## What is required
For this exercise, reproduce the entries below exactly, but only from the line containing "01:55:28 | 4 | 30 |" through the line containing "01:53:26 | 19 | 32 |", both included.

## Record excerpts
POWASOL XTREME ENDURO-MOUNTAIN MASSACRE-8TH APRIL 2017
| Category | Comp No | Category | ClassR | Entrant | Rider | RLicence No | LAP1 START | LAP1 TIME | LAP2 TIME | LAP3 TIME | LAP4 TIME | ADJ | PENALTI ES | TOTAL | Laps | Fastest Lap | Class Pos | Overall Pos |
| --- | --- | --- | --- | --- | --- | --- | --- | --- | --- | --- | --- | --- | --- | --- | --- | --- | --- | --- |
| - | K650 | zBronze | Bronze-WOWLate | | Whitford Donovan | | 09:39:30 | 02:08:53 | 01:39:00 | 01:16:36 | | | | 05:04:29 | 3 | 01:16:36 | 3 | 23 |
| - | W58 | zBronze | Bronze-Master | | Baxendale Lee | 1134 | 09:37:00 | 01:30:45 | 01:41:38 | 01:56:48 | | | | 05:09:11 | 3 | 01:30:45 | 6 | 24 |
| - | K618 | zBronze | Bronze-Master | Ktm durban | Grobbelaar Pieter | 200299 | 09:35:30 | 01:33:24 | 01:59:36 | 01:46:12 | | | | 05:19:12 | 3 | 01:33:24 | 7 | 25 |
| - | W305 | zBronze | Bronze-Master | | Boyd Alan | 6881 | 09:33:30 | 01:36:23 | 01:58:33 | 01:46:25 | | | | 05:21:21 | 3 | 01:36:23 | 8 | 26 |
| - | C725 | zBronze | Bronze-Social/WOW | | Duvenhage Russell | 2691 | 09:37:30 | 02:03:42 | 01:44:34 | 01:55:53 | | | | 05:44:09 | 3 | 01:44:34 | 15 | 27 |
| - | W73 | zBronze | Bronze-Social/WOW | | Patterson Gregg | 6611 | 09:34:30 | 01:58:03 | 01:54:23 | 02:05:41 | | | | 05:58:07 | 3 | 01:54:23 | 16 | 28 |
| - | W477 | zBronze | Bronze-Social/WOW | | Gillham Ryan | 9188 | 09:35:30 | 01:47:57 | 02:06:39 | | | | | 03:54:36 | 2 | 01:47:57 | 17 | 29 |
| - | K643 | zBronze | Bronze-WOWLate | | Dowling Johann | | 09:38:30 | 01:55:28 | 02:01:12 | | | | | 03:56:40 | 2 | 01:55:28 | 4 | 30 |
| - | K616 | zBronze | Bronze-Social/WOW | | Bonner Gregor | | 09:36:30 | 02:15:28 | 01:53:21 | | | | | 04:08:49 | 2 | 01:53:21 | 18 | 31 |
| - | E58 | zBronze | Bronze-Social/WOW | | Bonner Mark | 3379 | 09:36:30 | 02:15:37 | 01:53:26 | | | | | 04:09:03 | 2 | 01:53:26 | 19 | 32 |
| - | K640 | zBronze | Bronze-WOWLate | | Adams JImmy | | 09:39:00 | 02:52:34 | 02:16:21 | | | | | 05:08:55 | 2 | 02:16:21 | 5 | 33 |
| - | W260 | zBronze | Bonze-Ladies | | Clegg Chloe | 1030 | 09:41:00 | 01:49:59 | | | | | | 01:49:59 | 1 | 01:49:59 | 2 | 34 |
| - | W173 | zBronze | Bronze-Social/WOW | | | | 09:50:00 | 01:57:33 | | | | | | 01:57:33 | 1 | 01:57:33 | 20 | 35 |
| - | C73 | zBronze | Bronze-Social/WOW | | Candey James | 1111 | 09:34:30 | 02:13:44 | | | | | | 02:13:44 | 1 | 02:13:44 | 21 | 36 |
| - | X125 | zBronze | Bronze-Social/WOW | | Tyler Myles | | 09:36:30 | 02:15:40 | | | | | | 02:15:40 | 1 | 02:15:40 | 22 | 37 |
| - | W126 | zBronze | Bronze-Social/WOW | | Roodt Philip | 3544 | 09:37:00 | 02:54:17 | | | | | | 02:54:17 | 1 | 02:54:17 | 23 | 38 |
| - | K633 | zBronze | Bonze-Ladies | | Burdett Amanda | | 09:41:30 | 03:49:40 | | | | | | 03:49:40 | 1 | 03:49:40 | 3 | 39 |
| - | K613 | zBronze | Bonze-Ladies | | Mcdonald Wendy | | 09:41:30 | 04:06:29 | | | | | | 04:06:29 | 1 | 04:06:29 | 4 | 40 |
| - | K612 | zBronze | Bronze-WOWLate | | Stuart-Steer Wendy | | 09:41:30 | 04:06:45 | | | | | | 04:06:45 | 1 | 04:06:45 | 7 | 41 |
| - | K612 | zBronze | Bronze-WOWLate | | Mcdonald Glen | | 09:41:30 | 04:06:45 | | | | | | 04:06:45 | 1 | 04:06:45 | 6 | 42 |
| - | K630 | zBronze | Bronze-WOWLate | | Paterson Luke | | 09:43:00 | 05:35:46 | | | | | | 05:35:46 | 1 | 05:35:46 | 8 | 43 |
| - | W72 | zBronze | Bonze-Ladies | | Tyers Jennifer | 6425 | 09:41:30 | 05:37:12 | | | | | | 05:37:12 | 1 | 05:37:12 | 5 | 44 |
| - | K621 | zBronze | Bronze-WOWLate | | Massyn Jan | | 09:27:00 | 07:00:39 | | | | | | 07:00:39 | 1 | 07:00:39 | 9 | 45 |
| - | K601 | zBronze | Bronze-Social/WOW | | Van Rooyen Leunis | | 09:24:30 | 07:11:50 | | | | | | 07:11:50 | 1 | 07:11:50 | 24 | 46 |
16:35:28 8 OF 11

## Solution
| - | K643 | zBronze | Bronze-WOWLate | | Dowling Johann | | 09:38:30 | 01:55:28 | 02:01:12 | | | | | 03:56:40 | 2 | 01:55:28 | 4 | 30 |
| - | K616 | zBronze | Bronze-Social/WOW | | Bonner Gregor | | 09:36:30 | 02:15:28 | 01:53:21 | | | | | 04:08:49 | 2 | 01:53:21 | 18 | 31 |
| - | E58 | zBronze | Bronze-Social/WOW | | Bonner Mark | 3379 | 09:36:30 | 02:15:37 | 01:53:26 | | | | | 04:09:03 | 2 | 01:53:26 | 19 | 32 |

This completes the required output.